Should the FBI be permitted to impersonate the news media in order to nab criminals?

That’s the question being raised today after an analyst with the American Civil Liberties Union uncovered documents showing that the FBI created a fake online news story in 2007 under the guise of The Seattle Times, hoping the story would entice a teen bomb-threat suspect to click on the link, and as a result implant spyware, known as CIPAV software, on his computer.

The tactic worked when the story appeared in the suspect’s MySpace feed, leading to the arrest of a 15-year-old who had been threatening to blow up a high school near Olympia.

The only problem: The Seattle Times had no idea that the FBI created the fake URL, or that its brand was being used to implant spyware on the suspect’s computer  in a criminal investigation.

Washington state’s largest newspaper only found out about the practice today after it was disclosed in a lengthy document and discovered by the ACLU’s Christopher Soghoian, who called the practice “outrageous.”

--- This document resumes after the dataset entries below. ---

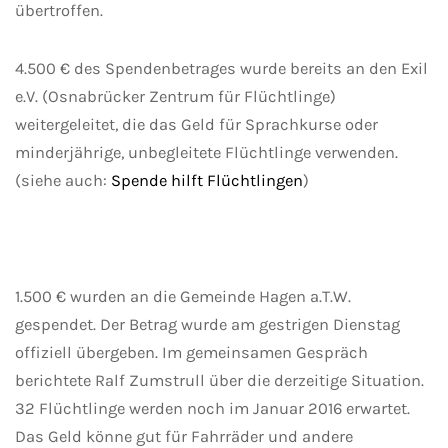
übertroffen.
4.500 € des Spendenbetrages wurde bereits an den Exil
e.V. (Osnabrücker Zentrum für Flüchtlinge)
weitergeleitet, die das Geld für Sprachkurse oder
minderjährige, unbegleitete Flüchtlinge verwenden.
(siehe auch:
Spende hilft Flüchtlingen
)
1.500 € wurden an die Gemeinde Hagen a.T.W.
gespendet. Der Betrag wurde am gestrigen Dienstag
offiziell übergeben. Im gemeinsamen Gespräch
berichtete Ralf Zumstrull über die derzeitige Situation.
32 Flüchtlinge werden noch im Januar 2016 erwartet.
Das Geld könne gut für Fahrräder und andere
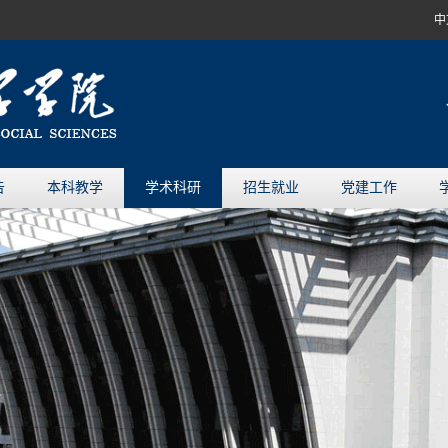
中
告
本科教学
学术科研
招生就业
党建工作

The Seattle Times is not too happy about the FBI’s tactics, with editor Kathy Best telling The Stranger that they are “outraged that the FBI misappropriated the name of The Seattle Times to secretly install spyware on the computer of a crime suspect.”

seattletimes55-logo“Not only does that cross the line, it erases it,” Best said.

“Our reputation—and our ability to do our job as a government watchdog—is based on trust. And nothing is more fundamental to that trust than our independence from law enforcement, from government, from corporations and from all other special interests. The FBI’s actions, taken without our knowledge, traded on our reputation and put it at peril,” Best continued.

The FBI, for its part, is standing by the practice.

“Every effort we made in this investigation had the goal of preventing a tragic event like what happened at Marysville and Seattle Pacific University,” the FBI’s Frank Montoya Jr. told The Seattle Times. “We identified a specific subject of an investigation and used a technique that we deemed would be effective in preventing a possible act of violence in a school setting.”